The task - Please copy word for word the part of the article on the Borno school closures starting at "Islamic militants have" and ending at "and Adamawa states.".

Page -
Nigeria: Borno schools closed fearing extremists

MAIDUGURI, Nigeria (AP) — Nigeria's Borno state government is closing all high schools indefinitely amid fears of massive attacks by Islamic extremists, officials and teachers said Tuesday, confirming a move that may be considered a victory for the Islamic extremist Boko Haram terrorist network, whose nickname means "Western education is forbidden."

They said some 85 schools will be closed, affecting nearly 120,000 students in an area that has the country's worst literacy rates.

They "are to remain closed until the security situation in the state improves," Borno state Gov. Kashim Shettima said Monday on the BBC Hausa language service.

The closures come amid growing anger at the military's failure to suppress an Islamic uprising in northeast Nigeria, despite a massive deployment of troops and a 10-month-old state of emergency.

Islamic militants have burned down scores of schools in attacks that have killed hundreds of students. Other schools fearful of attacks have closed in Yobe and Adamawa states.

"We have run out of excuses for our failure to live up to our responsiblity to protect our innocent defenseless children from gratuitous violence," the speaker of the House of Representatives, Aminu Waziri Tambuwal, told legislators at a special session last week to mourn the latest victims — 59 students killed at a boarding school in neighboring Yobe state on Feb. 25. Extremists locked some of the students into a dormitory and set it aflame.

Not only the military but also the government, including the legislature, must "act swiftly and decisively in the protection of the citizenry," said Tambuwal.

The school closures could have far-reaching consequences, including ending the education of some students in a region where few ever have the opportunity to get to high school, said the chairman of Nigeria's National Human Rights Commission, Chidi Anselm Odinkalu.

"The average secondary school enrollment is slightly under 5 percent (in northeast Nigeria), so I think it's easy to understand that you cannot overestimate what the consequences of this could be, given the parlous state of education in the region and the fact that, clearly, whoever is orchestrating this is focused on targeting schools, educational institutions," he said.

The government should consider setting up well-protected camps where children can continue their education, he said in a telephone interview with The Associated Press.

Such an "extreme measure" could be justified because "the entire area is a war theater," Odinkalu said.

Raw data -
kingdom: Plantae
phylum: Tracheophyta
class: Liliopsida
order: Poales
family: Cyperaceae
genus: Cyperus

* * *

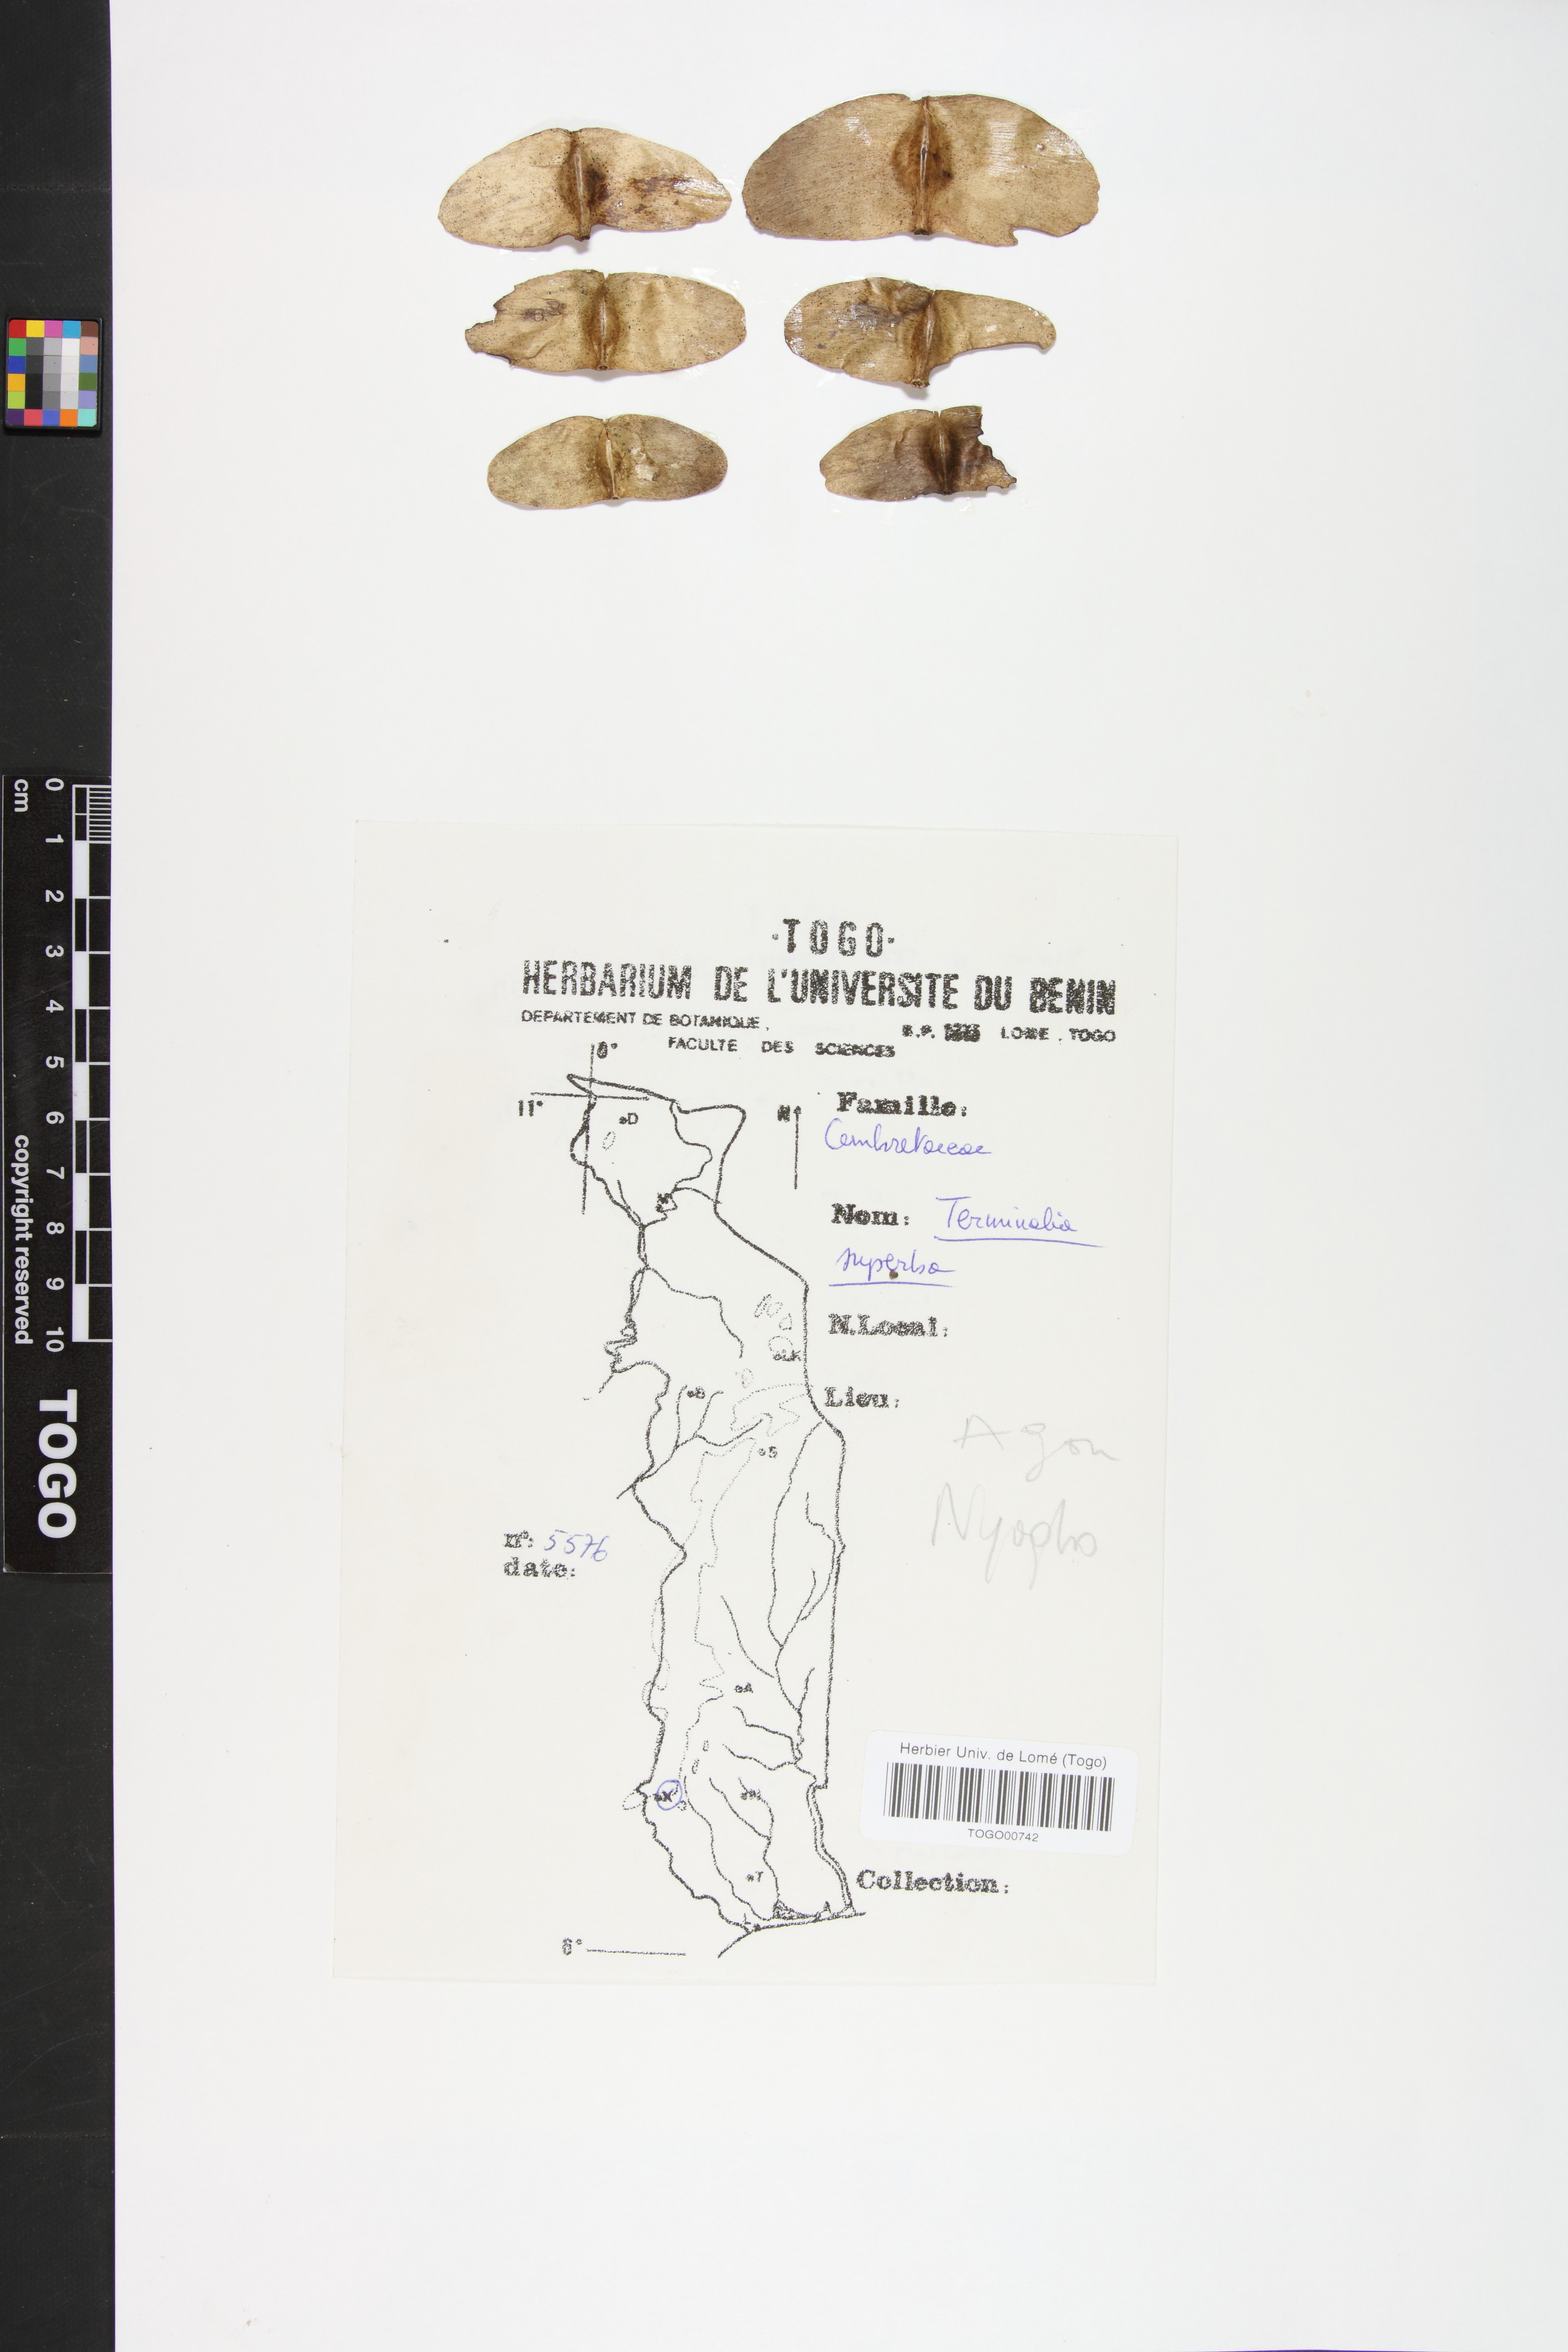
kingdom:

--

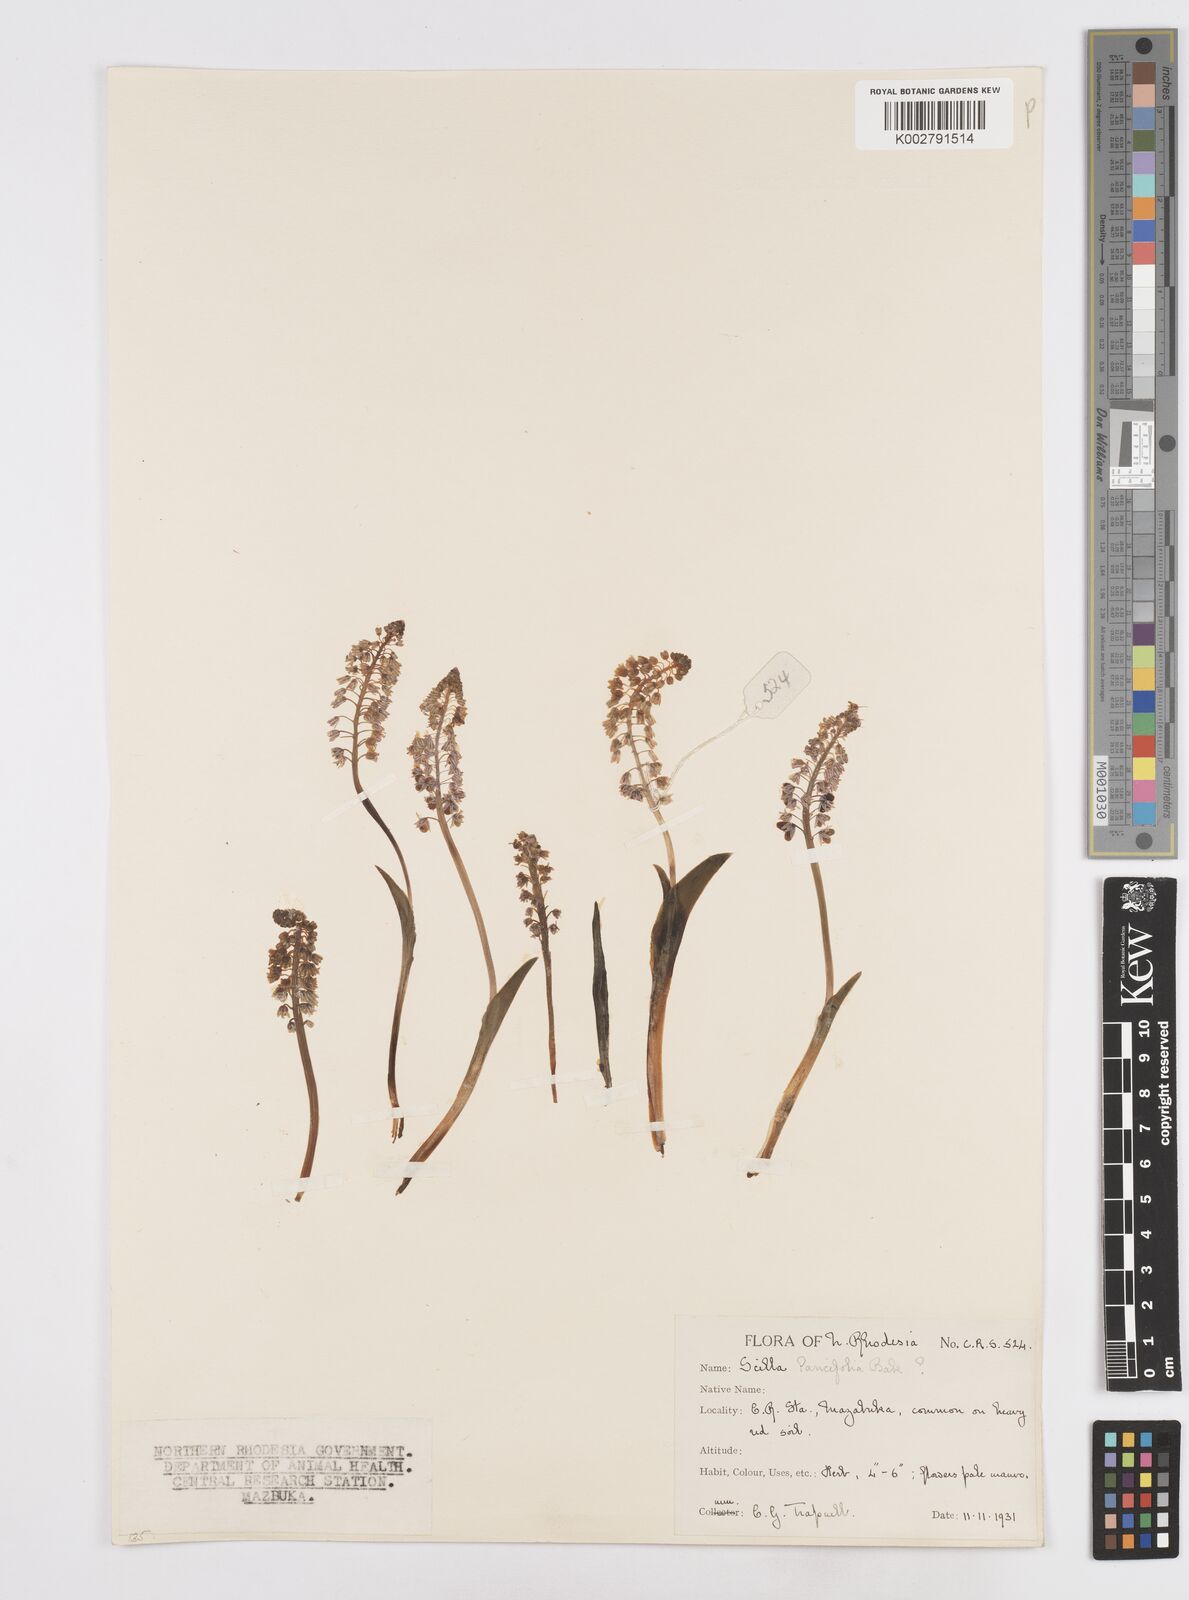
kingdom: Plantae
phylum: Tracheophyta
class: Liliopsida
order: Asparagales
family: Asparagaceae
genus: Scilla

Answer to the exercise -
Islamic militants have burned down scores of schools in attacks that have killed hundreds of students. Other schools fearful of attacks have closed in Yobe and Adamawa states.